Step 3: Temporarily replace default accounts with travel accounts
Another strategy Norton suggests is to temporarily remove accounts from your phone and laptop that include sensitive information. Create a new account, and add to it only the bare minimum information you need to travel. Once you’ve reached your destination, you can add your default accounts.
On Wednesday, new Homeland Security Secretary John Kelly said in Congress that the United States is considering making all visitors to the country hand over their social-media account passwords, which runs against the security recommendations of Google, Facebook, Twitter, LinkedIn, Snap (formerly Snapchat), and many others.
Laurie Penny, another journalist, says her frequent reporting on feminist and cultural issues makes her digital data a “target,” even at international borders.
“Anything particularly sensitive, I keep on paper,” she says. “As a female journalist, I think a lot about kompromat,” the Russian term for compromising material that can be used to blackmail someone.
“When I’m traveling, I make sure that I have money and wallet things stashed in different places,” Norton says, in case she gets mugged. “I feel the same way about international borders and law enforcement,” so she keeps her “interesting” documents in different spots.
“Anything that’s been taken from you—assume it’s cloned. Assume it’s got a co-owner.” — Quinn Norton, digital-security advocate and journalist
For many, interesting information doesn’t necessarily indicate illegal activity, or even politically sensitive activity such as protesting in public. People suspected simply of being political activists have had their devices confiscated, searched, and sent to government facilities for “extensive forensic analysis.”
And so have government employees the CBP deems worthy of closer scrutiny.
One U.S. citizen who works for NASA’s Jet Propulsion Lab in Pasadena, Calif., publicly posted on Facebook earlier this week that CBP agents temporarily confiscated his government-issued phone. The JPL employee, Sidd Bikkannavar, added that JPL colleagues are examining the phone to see what, if anything, CBP copied, and if surveillance software was installed on the phone.
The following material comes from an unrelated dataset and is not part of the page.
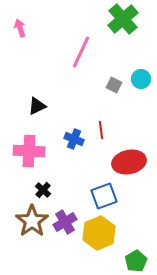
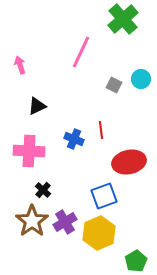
pink arrow: moved 37 px down
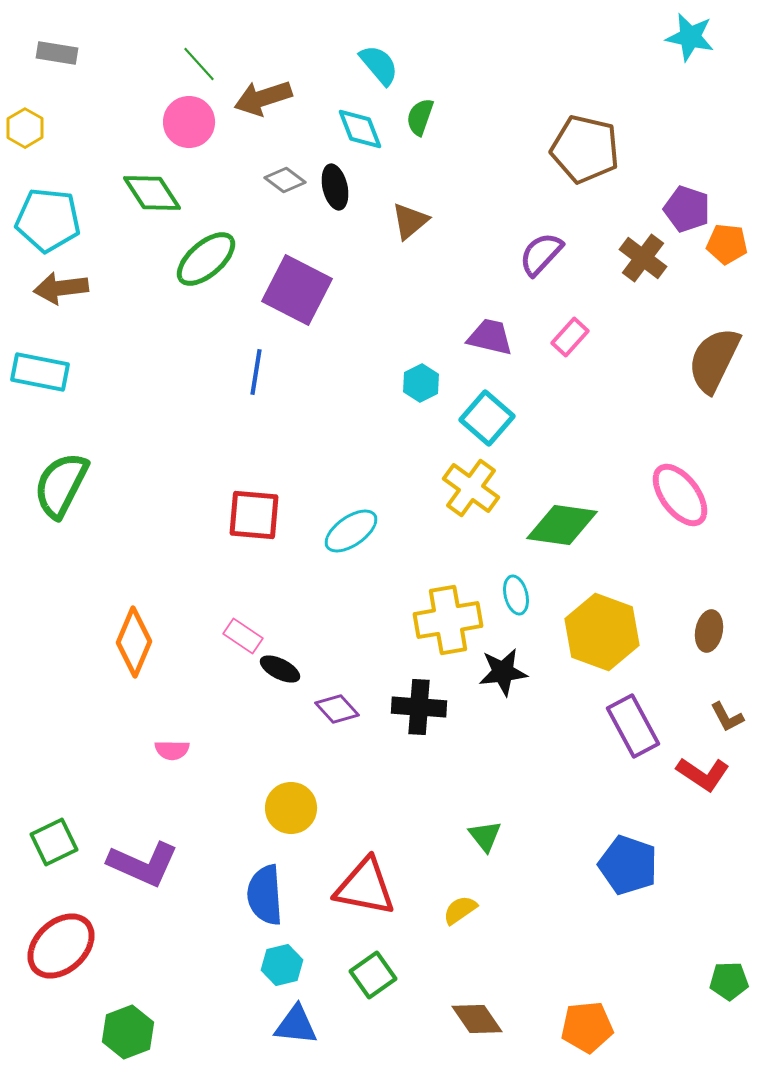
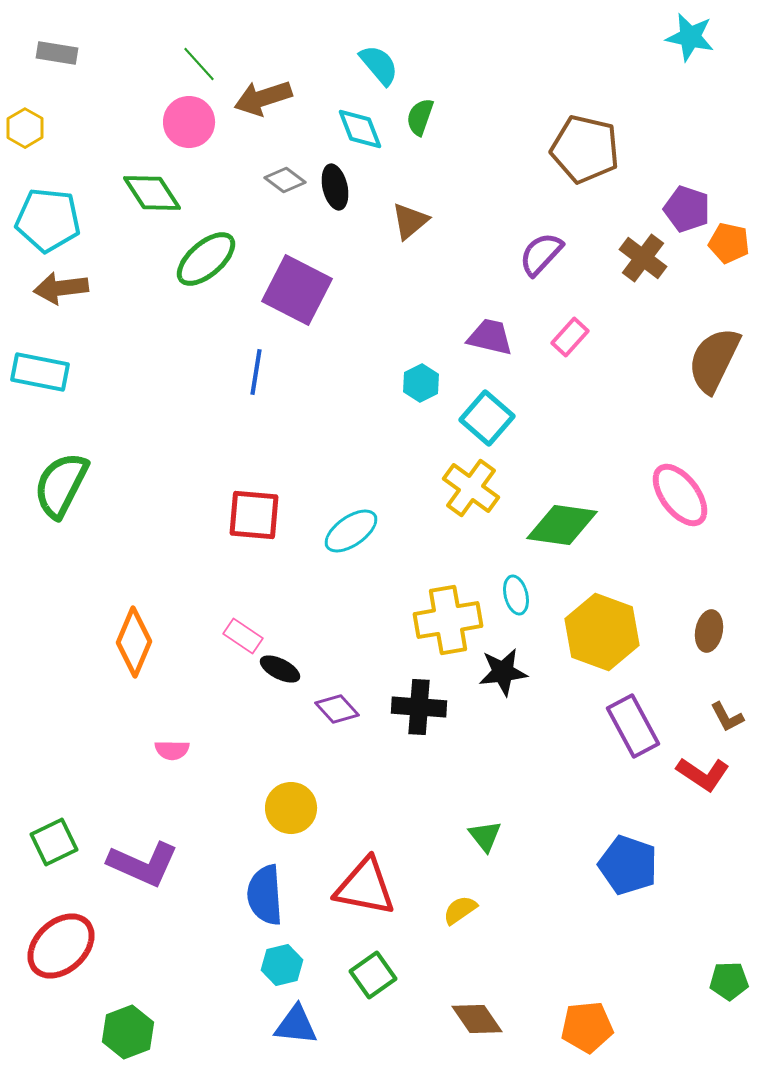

“Anything that’s been taken from you—assume it’s cloned,” Norton says. “Assume it’s got a co-owner.”
Step 4: Make backups, use encryption, and switch devices
You should regularly back up your computer and smartphone, in case they spontaneously explode or suffer from some other catastrophe that causes an irretrievable loss of data. The EFF recommends using backups also to restore data you’ve temporarily removed from a phone or laptop prior to international travel.
When you rely on cloud-based backups to restore data you’ve wiped from a phone, ensure that you restore that data over an encrypted connection such as through a virtual private network service. And be attentive to your cloud service’s own data privacy limitations, which can be affected by how long it stores your data. You can also back up your data to an external hard drive you leave in a secure spot at home.
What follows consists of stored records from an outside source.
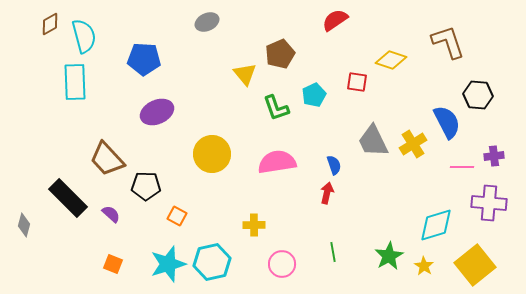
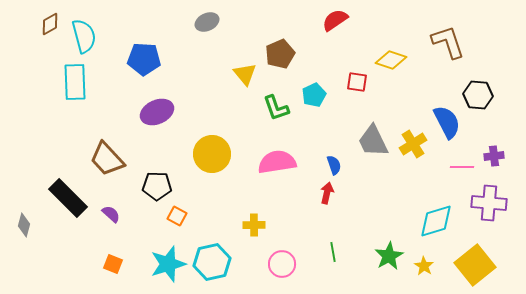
black pentagon at (146, 186): moved 11 px right
cyan diamond at (436, 225): moved 4 px up
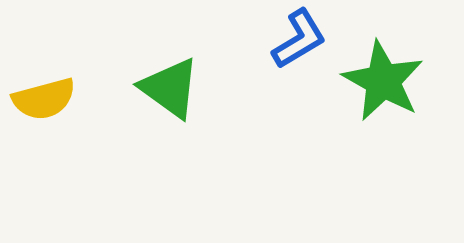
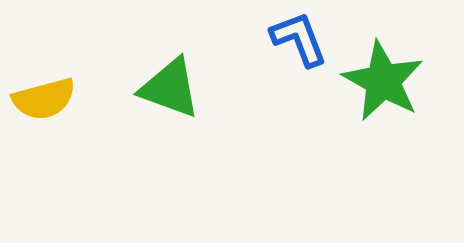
blue L-shape: rotated 80 degrees counterclockwise
green triangle: rotated 16 degrees counterclockwise
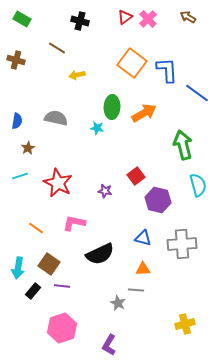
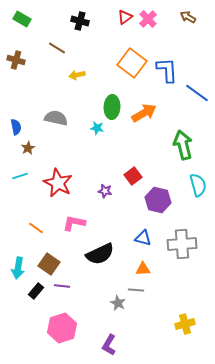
blue semicircle: moved 1 px left, 6 px down; rotated 21 degrees counterclockwise
red square: moved 3 px left
black rectangle: moved 3 px right
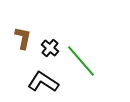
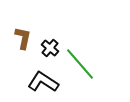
green line: moved 1 px left, 3 px down
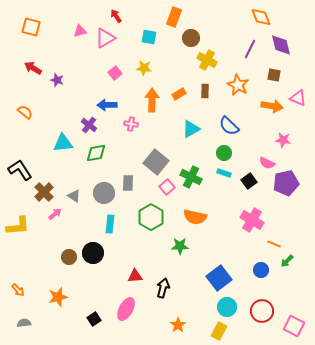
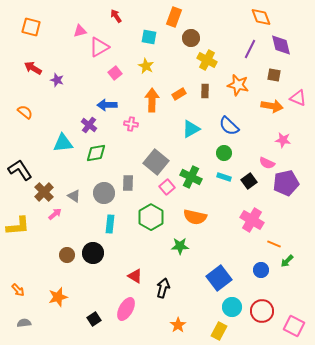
pink triangle at (105, 38): moved 6 px left, 9 px down
yellow star at (144, 68): moved 2 px right, 2 px up; rotated 21 degrees clockwise
orange star at (238, 85): rotated 15 degrees counterclockwise
cyan rectangle at (224, 173): moved 4 px down
brown circle at (69, 257): moved 2 px left, 2 px up
red triangle at (135, 276): rotated 35 degrees clockwise
cyan circle at (227, 307): moved 5 px right
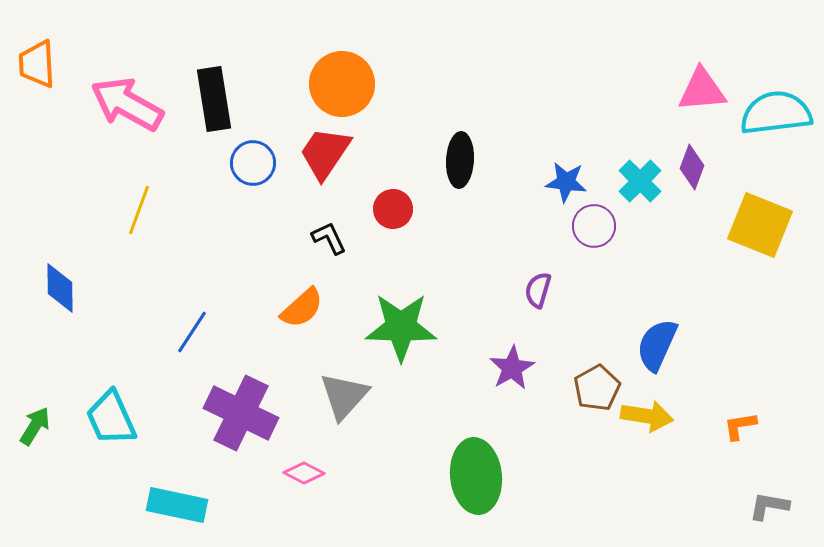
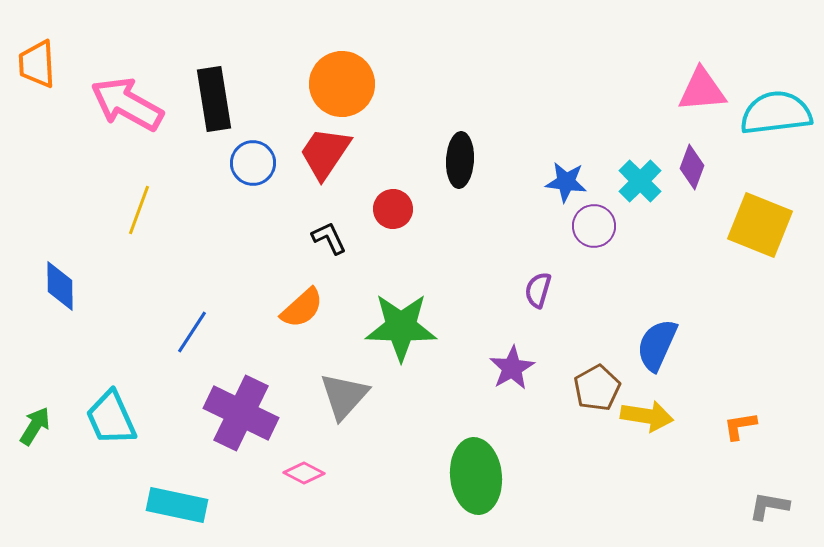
blue diamond: moved 2 px up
Some people suggest traveling with “burner phones” that you can cheaply purchase and ditch. But the EFF’s Schwartz cautions that authorities can track them down rather easily, if you add a known email or social-media account to them.
If practical, it’s safer to purchase, secure, and keep more broadly connected devices in countries you frequently visit, such that you’re not crossing borders with them, Norton says. Devices you travel with would have minimal storage, accounts, and connectivity.
So how many laptops does Norton have stashed across the globe? ”That’s an interesting question,” she says, “that I neither know the answer to nor want to disclose, but most of them are crap.”